If your site exposes both a listing-class command (search / hot / top / recent / ...) and a detail-class command (read / paper / article / post / view / ...), it's usually nicer for agents if listing rows surface an id-shaped column that round-trips into the detail command's positional arg. Without that, an agent can't follow up on a row without re-searching by title or scraping a URL out of band.

This is a soft convention, not a CI gate. Many legitimate listings genuinely don't pair (topic-string trending, profile-attribute rows, UI-only sessions). Use judgment per command, not a checklist.

Run npm run advise:listing-id-pairing to see candidate listings without an id column. See Listing↔Detail ID Pairing for context, the full pattern table, and how to add an id to a listing.

Strategy Types

Strategy Constant Use Case
Public Strategy.PUBLIC No auth needed
Cookie Strategy.COOKIE Browser session cookies
Intercept Strategy.INTERCEPT Capture browser requests/responses
UI Strategy.UI Drive authenticated browser UI

Browser Session Reuse

Browser-backed commands are one-shot by default: each execution gets a fresh tab lease and releases it when the command returns. For interactive sites where successive commands should continue in the same page, opt into a persistent site session:

cli({
  site: 'mysite',
  name: 'ask',
  strategy: Strategy.COOKIE,
  siteSession: 'persistent',
  // ...
});

siteSession: 'persistent' makes commands for the same site share a stable adapter site tab and keeps that tab open until it is explicitly closed. Users can override the adapter default with --site-session ephemeral or force persistence with --site-session persistent.

The page Object

The page parameter provides browser interaction methods:

  • page.goto(url) — Navigate to a URL
  • page.evaluate(fn, ...args) — Execute a serializable function in the page context. Pass Node-side values through JSON-serializable args; the function cannot close over local variables.
  • page.evaluate(script) — Execute a raw JavaScript string in the page context. Prefer function form for new adapter code.
  • page.waitForSelector(selector) — Wait for an element
  • page.click(selector) — Click an element
  • page.type(selector, text) — Type text into an input

The kwargs Object

Contains parsed CLI arguments as key-value pairs. Always destructure with defaults:

const { query, limit = 10, format = 'json' } = kwargs;

For most search/read/detail commands, the main subject should be positional (opencli mysite search "rust", opencli mysite article 123) instead of a named flag such as --query or --id.

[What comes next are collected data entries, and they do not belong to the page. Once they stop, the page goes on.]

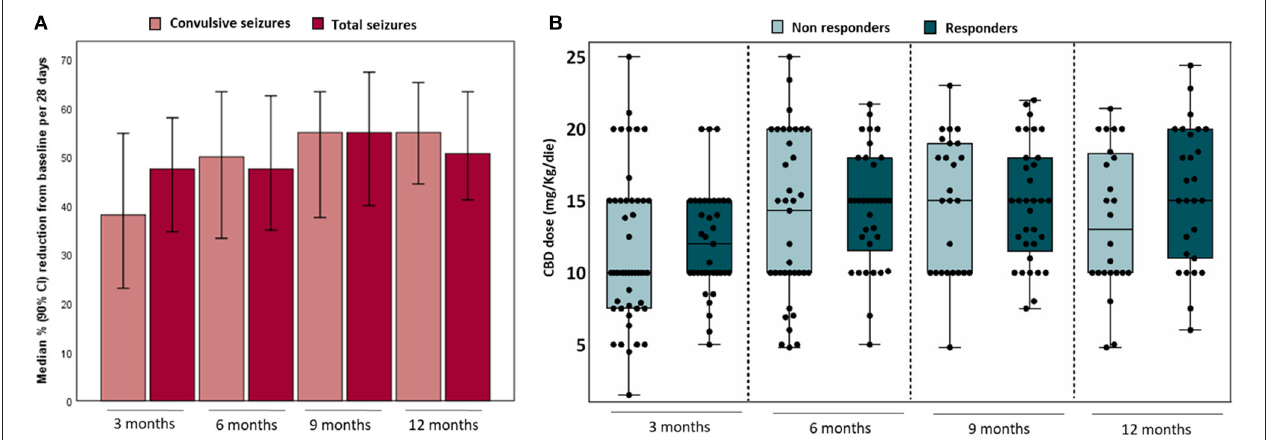
FIGURE 2 | Percentage reduction in median seizures per 28 days from baseline in convulsive and total # seizures for effectiveness analysis (A) and CBD doses related to achieving responder status at different outcomes (B) . # Total seizures included convulsive seizures (i.e., clonic, tonic, tonic–clonic, atonic, focal secondary generalized) and non-convulsive seizures (i.e., myoclonic, absence, myoclonic-absence, focal with and without impaired consciousness). NR, non-responders; R, responders ( ≥ 50% frequency reduction and seizure-free).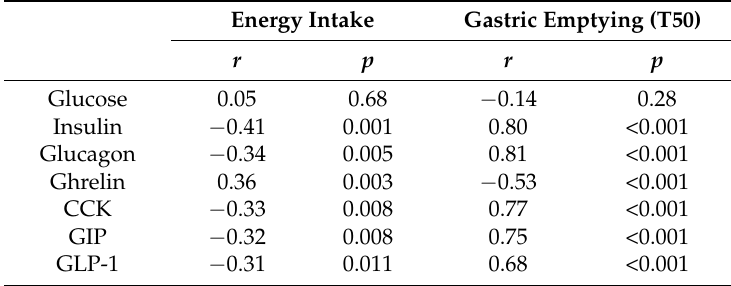
Table 1. Correlations between gut hormones, energy intake, and gastric emptying. Energy Intake Gastric Emptying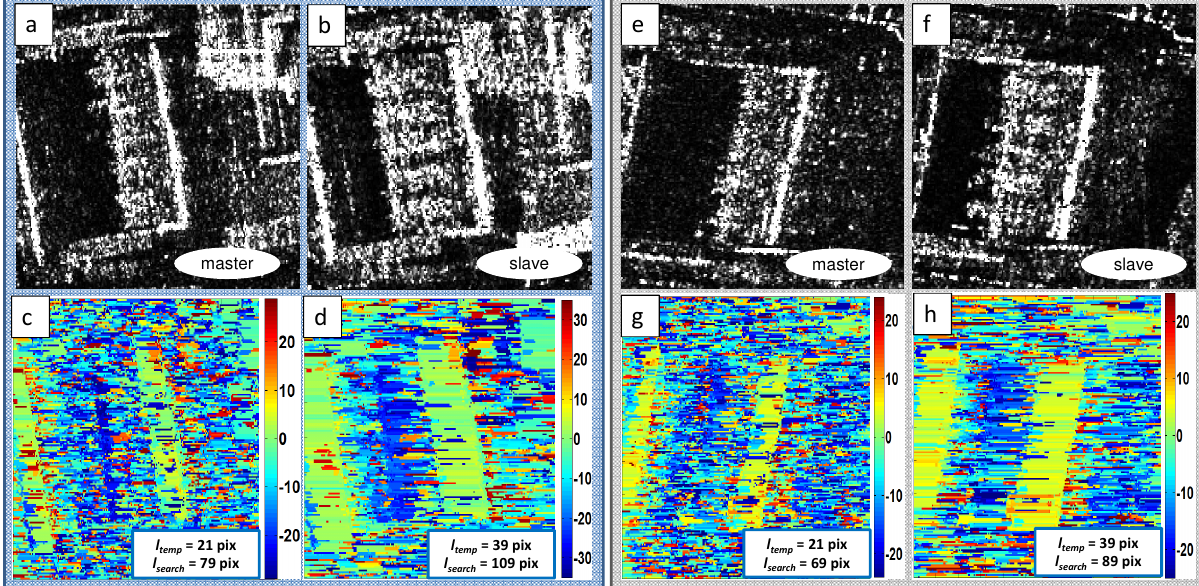
Figure 4: Result of disparity map calculation for same-side ascending (blue) and descending (grey) configurations; a) master image 47°; b) slave image 36°; c) & d) corresponding disparity map for two different indicated l temp and l search ; e) master image 52°; f) slave image 42°; g) & h) corresponding disparity map for two different indicated l temp and l search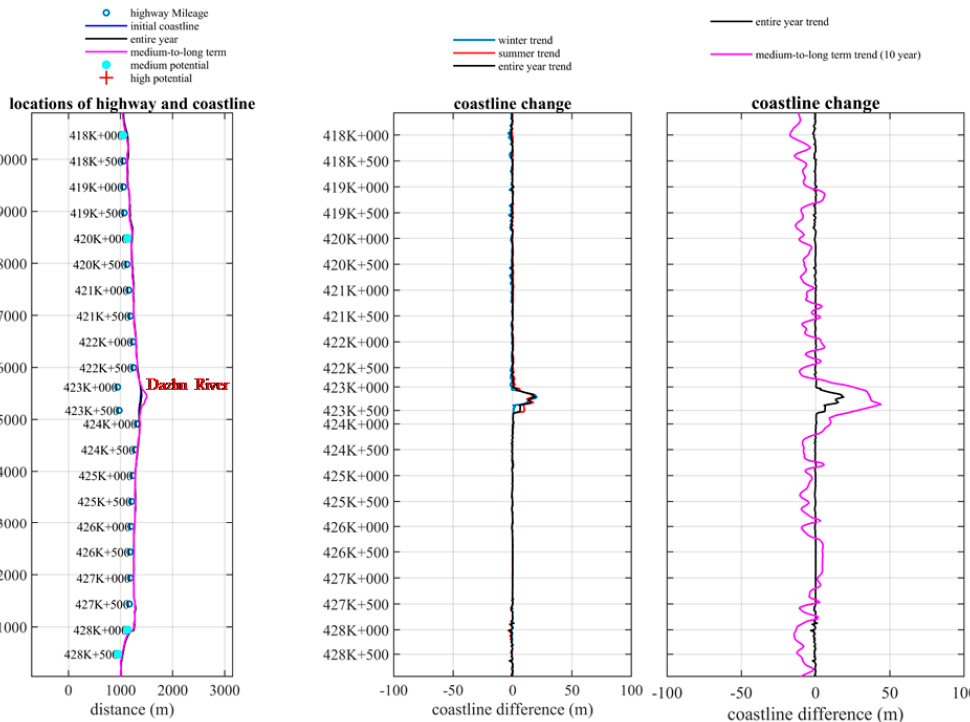
Figure 29. Map of the potential for erosion in Region B.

Keep named flags for optional modifiers.

Error Handling

Prefer throwing CliError subclasses from src/errors.ts for expected adapter failures:

  • AuthRequiredError for missing login / cookies
  • EmptyResultError for empty but valid responses
  • CommandExecutionError for unexpected API or browser failures
  • TimeoutError for site timeouts
  • ArgumentError for invalid user input

Avoid raw Error for normal adapter control flow. This keeps top-level CLI output consistent and preserves hints for users.

AI-Assisted Development

Use the opencli-adapter-author skill plus the opencli browser * primitives to scaffold and verify adapters end-to-end:

# Recon on the target site
opencli browser open https://example.com
opencli browser network
opencli browser state

# Scaffold + verify
opencli browser init mysite/trending
opencli browser verify mysite/trending

See AI Workflow for the full loop and the adapter-author skill for the step-by-step runbook.